##### Text #####

For the next exercise trainees were ferried across the Fleet to the waiting instructors. Each trainee carried an empty sandbag.
'We like to look after the beach,' Scouse remarked. 'The boys are collecting litter. They can ditch the bag at Ferry Bridge. As long as it's full.'
The trainees set off for their run along the bank, zigzagging every 50m or so down to the shoreline and then back up to the top of the shingle. Taking the easy option I drove to Ferry Bridge with the Land Rover, which carried both a resuscitation unit and the 'Brothers Grimm' - Diver Hunt times three!
The trainees ran into the car park drenched in sweat, and dropped off the rubbish-filled sandbags before collecting Diver Hunt. Scouse grinned as they departed and reminded them, 'It's not over until you are in the shower,' as Messrs Hunt and the team headed back towards the beach and the finish in Portland.
The eight-week Class One course takes an army diver beyond kit and skills not unfamiliar to civilians and firmly into the commercial world of hard-hat surface-supply diving, including skills to handle an impressive array of tools and construction techniques. Underwater concreting skills are taught at the Defence Diving School at nearby Horsea, with liquid concrete piped underwater into a mould. The diver works by feel; once the concrete starts to flow, visibility is reduced to zero, but the concrete must be laid evenly.
As soon as the concrete block has set, the jackhammer is brought out and trainees are tasked with reducing the concrete block to rubble. Other tools (see box) are equally impressive, but the chainsaw is in a class of its own and, as far as the Royal Engineers are concerned, there is no substitute when it comes to clearing wooden obstacles.
The training an army diver receives is a long way from the touchy-feely world of civilian dive agencies, but it needs to be. The Royal Engineers have operated in conflict zones the world over, and going for a run with Diver Hunt and his brothers is just one way of preparing a diver to perform beyond their personal limits, if the job requires. On a personal note, if I ever find Stottie or Scouse being introduced as 'my instructor' on my next BSAC course I will run a mile. And without Diver Hunt for company!
TOOLED UP
Army divers have a wide range of tools at their disposal, both hydraulically and electrically powered. Disc-cutters, jackhammers and drills are used, but the most dramatic piece of equipment is the underwater chainsaw. Invoking memories of 1970s horror movies (with the added fear of drowning or being hacked to death!) the hydraulic chainsaw is used anywhere where a wooden obstacle needs to be cleared. The chainsaw does not have an on or off switch. Control of the tool is managed by the surface team running the hydraulic pump, with the diver asking for power as required.
Cutting through steel with the minimum of effort calls for the Broco. This underwater thermal cutting tool is powered by a surface generator which pumps 100 amperes of electricity and 100-per-cent oxygen through a hollow magnesium and steel rod. Once fired up, the underwater flame cuts through steel like a knife through butter.

##### Provided data #####

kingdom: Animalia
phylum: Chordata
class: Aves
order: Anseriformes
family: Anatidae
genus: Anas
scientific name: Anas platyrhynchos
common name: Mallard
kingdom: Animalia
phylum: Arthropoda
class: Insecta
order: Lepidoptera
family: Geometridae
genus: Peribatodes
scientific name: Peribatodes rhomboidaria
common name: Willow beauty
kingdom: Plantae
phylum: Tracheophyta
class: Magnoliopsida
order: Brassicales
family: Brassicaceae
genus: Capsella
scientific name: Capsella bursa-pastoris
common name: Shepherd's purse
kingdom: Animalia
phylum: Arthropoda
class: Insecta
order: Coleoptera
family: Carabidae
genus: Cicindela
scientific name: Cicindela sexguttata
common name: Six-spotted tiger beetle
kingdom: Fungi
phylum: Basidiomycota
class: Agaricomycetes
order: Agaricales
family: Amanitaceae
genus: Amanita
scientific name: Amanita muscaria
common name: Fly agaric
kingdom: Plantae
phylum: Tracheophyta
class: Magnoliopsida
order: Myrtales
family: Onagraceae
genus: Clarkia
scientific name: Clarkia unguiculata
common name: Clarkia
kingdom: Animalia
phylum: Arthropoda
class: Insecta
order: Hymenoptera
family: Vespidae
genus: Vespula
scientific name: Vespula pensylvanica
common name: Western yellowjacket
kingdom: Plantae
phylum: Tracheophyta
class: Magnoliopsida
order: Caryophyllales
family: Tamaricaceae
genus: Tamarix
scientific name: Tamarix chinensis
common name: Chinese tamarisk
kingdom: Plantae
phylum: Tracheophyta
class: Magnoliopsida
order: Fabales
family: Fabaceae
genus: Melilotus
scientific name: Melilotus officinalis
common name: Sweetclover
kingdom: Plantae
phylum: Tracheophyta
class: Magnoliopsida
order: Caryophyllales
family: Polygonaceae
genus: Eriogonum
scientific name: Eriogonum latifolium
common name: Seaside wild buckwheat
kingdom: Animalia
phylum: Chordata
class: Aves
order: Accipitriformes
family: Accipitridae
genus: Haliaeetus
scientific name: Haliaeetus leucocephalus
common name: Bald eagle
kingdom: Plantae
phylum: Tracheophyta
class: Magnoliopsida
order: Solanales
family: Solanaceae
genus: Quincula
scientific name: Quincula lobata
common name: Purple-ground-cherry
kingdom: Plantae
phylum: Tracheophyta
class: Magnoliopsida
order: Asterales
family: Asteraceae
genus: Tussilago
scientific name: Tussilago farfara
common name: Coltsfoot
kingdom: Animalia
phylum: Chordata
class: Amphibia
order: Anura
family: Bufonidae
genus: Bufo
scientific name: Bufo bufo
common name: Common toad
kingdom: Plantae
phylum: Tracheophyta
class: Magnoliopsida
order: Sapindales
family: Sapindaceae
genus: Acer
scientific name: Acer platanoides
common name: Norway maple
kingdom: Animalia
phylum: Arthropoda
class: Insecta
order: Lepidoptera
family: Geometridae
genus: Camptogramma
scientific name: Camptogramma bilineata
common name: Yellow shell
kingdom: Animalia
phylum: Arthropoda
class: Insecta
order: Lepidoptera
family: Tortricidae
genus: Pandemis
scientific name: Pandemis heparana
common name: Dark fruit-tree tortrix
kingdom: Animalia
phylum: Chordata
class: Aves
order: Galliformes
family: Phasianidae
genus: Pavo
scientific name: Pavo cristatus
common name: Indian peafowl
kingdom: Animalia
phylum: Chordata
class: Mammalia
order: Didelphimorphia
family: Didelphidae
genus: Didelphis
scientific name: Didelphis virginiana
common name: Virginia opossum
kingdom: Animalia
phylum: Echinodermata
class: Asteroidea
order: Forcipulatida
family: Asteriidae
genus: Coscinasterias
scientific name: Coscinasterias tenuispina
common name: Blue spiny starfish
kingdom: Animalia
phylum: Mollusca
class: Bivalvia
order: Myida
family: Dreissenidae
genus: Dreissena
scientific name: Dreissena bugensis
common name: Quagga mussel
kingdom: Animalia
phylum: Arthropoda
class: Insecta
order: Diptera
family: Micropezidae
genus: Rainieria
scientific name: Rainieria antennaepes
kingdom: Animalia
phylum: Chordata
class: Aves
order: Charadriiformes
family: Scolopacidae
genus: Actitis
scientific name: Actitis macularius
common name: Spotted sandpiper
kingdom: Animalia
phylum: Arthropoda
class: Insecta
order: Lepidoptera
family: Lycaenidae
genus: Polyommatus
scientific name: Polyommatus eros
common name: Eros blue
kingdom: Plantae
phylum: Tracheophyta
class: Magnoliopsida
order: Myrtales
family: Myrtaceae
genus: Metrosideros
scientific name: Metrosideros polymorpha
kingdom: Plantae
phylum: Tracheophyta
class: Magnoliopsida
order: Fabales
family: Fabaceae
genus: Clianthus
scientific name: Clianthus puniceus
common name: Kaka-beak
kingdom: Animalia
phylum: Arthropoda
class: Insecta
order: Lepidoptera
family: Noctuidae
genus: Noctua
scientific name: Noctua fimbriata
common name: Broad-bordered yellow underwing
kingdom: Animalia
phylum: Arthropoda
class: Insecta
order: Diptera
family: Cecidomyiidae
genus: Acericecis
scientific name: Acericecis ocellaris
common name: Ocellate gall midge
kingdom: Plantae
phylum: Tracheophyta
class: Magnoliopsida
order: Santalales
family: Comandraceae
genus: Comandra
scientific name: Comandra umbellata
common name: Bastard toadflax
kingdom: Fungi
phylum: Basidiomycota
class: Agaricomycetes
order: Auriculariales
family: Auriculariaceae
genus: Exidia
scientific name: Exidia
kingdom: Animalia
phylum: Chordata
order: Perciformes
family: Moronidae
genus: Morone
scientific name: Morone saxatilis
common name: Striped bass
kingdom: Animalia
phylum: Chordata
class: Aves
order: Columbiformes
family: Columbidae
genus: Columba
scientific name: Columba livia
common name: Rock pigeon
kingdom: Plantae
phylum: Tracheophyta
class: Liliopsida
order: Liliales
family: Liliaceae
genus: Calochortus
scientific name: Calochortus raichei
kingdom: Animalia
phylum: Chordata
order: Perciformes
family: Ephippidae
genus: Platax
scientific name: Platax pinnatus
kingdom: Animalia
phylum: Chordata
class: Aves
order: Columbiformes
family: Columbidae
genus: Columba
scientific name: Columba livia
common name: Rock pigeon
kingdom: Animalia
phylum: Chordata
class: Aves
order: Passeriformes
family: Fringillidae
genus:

#####

_What this exercise asks:_
1. In the listing, change "phylum" to "division" in the lines from the one holding "common name: Norway maple" through the one holding "scientific name: Dreissena bugensis", both included. Give back only those lines, with nothing else changed.
2. Continue the piece on army diver training from where it stops.
The piece on army diver training and the listing are unrelated.

_Solved problems:_
1.
common name: Norway maple
kingdom: Animalia
division: Arthropoda
class: Insecta
order: Lepidoptera
family: Geometridae
genus: Camptogramma
scientific name: Camptogramma bilineata
common name: Yellow shell
kingdom: Animalia
division: Arthropoda
class: Insecta
order: Lepidoptera
family: Tortricidae
genus: Pandemis
scientific name: Pandemis heparana
common name: Dark fruit-tree tortrix
kingdom: Animalia
division: Chordata
class: Aves
order: Galliformes
family: Phasianidae
genus: Pavo
scientific name: Pavo cristatus
common name: Indian peafowl
kingdom: Animalia
division: Chordata
class: Mammalia
order: Didelphimorphia
family: Didelphidae
genus: Didelphis
scientific name: Didelphis virginiana
common name: Virginia opossum
kingdom: Animalia
division: Echinodermata
class: Asteroidea
order: Forcipulatida
family: Asteriidae
genus: Coscinasterias
scientific name: Coscinasterias tenuispina
common name: Blue spiny starfish
kingdom: Animalia
division: Mollusca
class: Bivalvia
order: Myida
family: Dreissenidae
genus: Dreissena
scientific name: Dreissena bugensis

2.
BACK IN THE WATER
The Royal Engineers have been working in the underwater world since 23 April 1838, when a Colonel Pasley donned the primitive dive gear of the period, slipped below the waters of the River Medway in Kent and made history by becoming the first member of the British armed services to dive. In 1842 Pasley detached a member of his diving team to HMS Excellent to train the Navy in the science of diving - a fact that the Royal Engineers are quick to point out - and the initial training tank at the combined Defence Diving School in Horsea, Portsmouth, is named in the Colonel's honour. The Royal Engineers always travel with a dive team, and in recent conflicts, dive teams have helped clear debris from Kosovan hydro-electric plants, searched wells in Bosnia for evidence of ethnic cleansing - a particularly grim task - and have dealt with a Second World War vintage German bomb found in the bottom of a gasometer in London's East End.
KIT CHECK
The army uses a lot of off-the-shelf civilian dive kit, but with modifications to suit specific needs. The SABA (Swimming Air Breathing) unit comprises a standard BC and a standard 12-litre cylinder plus 3-litre bail-out. For communications and comfort, full-face masks are used - there is a valve block allowing the diver to switch from main to bail-out cylinder without swapping regulators. The valve block also has an external connection point, allowing the standby diver to connect a 7-litre emergency bottle into another diver's air supply.
Although divers are issued with Suunto dive watches, the entire dive is managed and controlled from the surface, with the diver being told when to ascend or make a decompression stop.
For serious underwater work, the industry standard Kirby Morgan hard hats are used for surface supply work, with the umbilical cord supplying air and communications.